Carlton and Chris and Myron have been installing this material on top of the very well air-sealed exterior for the past week when I was gone.

Front view of the house with the installed 2 inches of Roxul. Foam was used around the windows so we could make sure that we airsealed well around the windows. The rainscreen  which goes on before the siding has not been applied to this area of the house.

You can see the rainscreen has been applied to the back side of the house. The fixed transom window is above the stairway. I know it looks a little funny, but it is about all that would fit there. We were going to put a window in the bathroom, but decided against it because that can cause all sorts of problems with mold and rot.
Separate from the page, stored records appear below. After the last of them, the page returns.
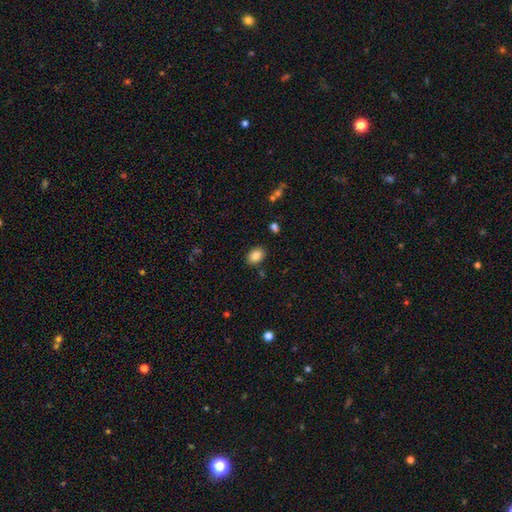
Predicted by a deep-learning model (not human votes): Smooth or featured?
  - smooth: 84% *
  - star or artifact: 9%
  - featured or disk: 7%
How rounded?
  - in between: 78% *
  - round: 21%
  - cigar-shaped: 1%
Merging?
  - none: 87% *
  - minor disturbance: 9%
  - major disturbance: 2%
  - merger: 2%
Since we are trying to build a highly efficient, long-lasting, resilient home, it does not make sense to put a window in the bath/shower area to catch water and cause rot in the wall. So it looks a little strange, but it is on the back of the house. To bring light into the bathroom, we will install a sun tunnel on the roof of the dormer.
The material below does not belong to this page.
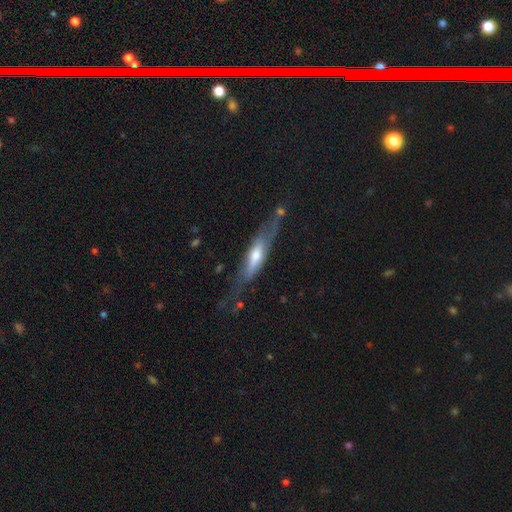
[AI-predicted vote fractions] Smooth or featured: featured or disk — 60% (smooth — 34%)
Edge-on disk: yes — 72% (no — 28%)
Merging: none — 57% (minor disturbance — 25%)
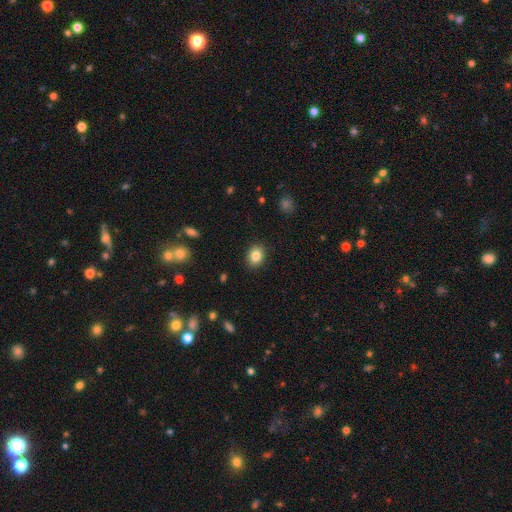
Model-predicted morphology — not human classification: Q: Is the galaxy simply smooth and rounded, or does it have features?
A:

Driveway, gable end side of the house. Again, the rainscreen has not yet been installed on this side. You can think of exterior insulation like a sweater for your house. There are essentially no thermal bridges on the outside of the house to conduct heat in or out of the house. So the insulation inside can do a much better job maintaining the desired temperature. The comfort level of the house is going to be amazing, I think.
See what a great job they have done installing Roxul Rockboard 80.
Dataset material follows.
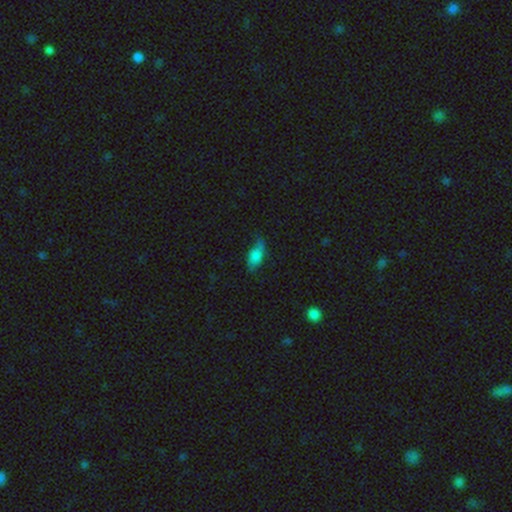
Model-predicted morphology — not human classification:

You can see the rainscreen details a little bit better in this photo. There is a small air gap around the windows to allow any moisture in the siding to evaporate which will significantly prolong the lifespan of the siding, the sheathing below the insulation and even paint on the siding.

Well, that's where we are this weekend. Next week Carlton and Myron will work on the soffits and more rainscreen on the gable ends. Then I don't know what is next. I have to figure out penetrations though the wall. Most electrical and plumbing should be through the floor (which brings its own set of problems), but there are still some things that will have to go through the wall. I need to make sure that is planned for now.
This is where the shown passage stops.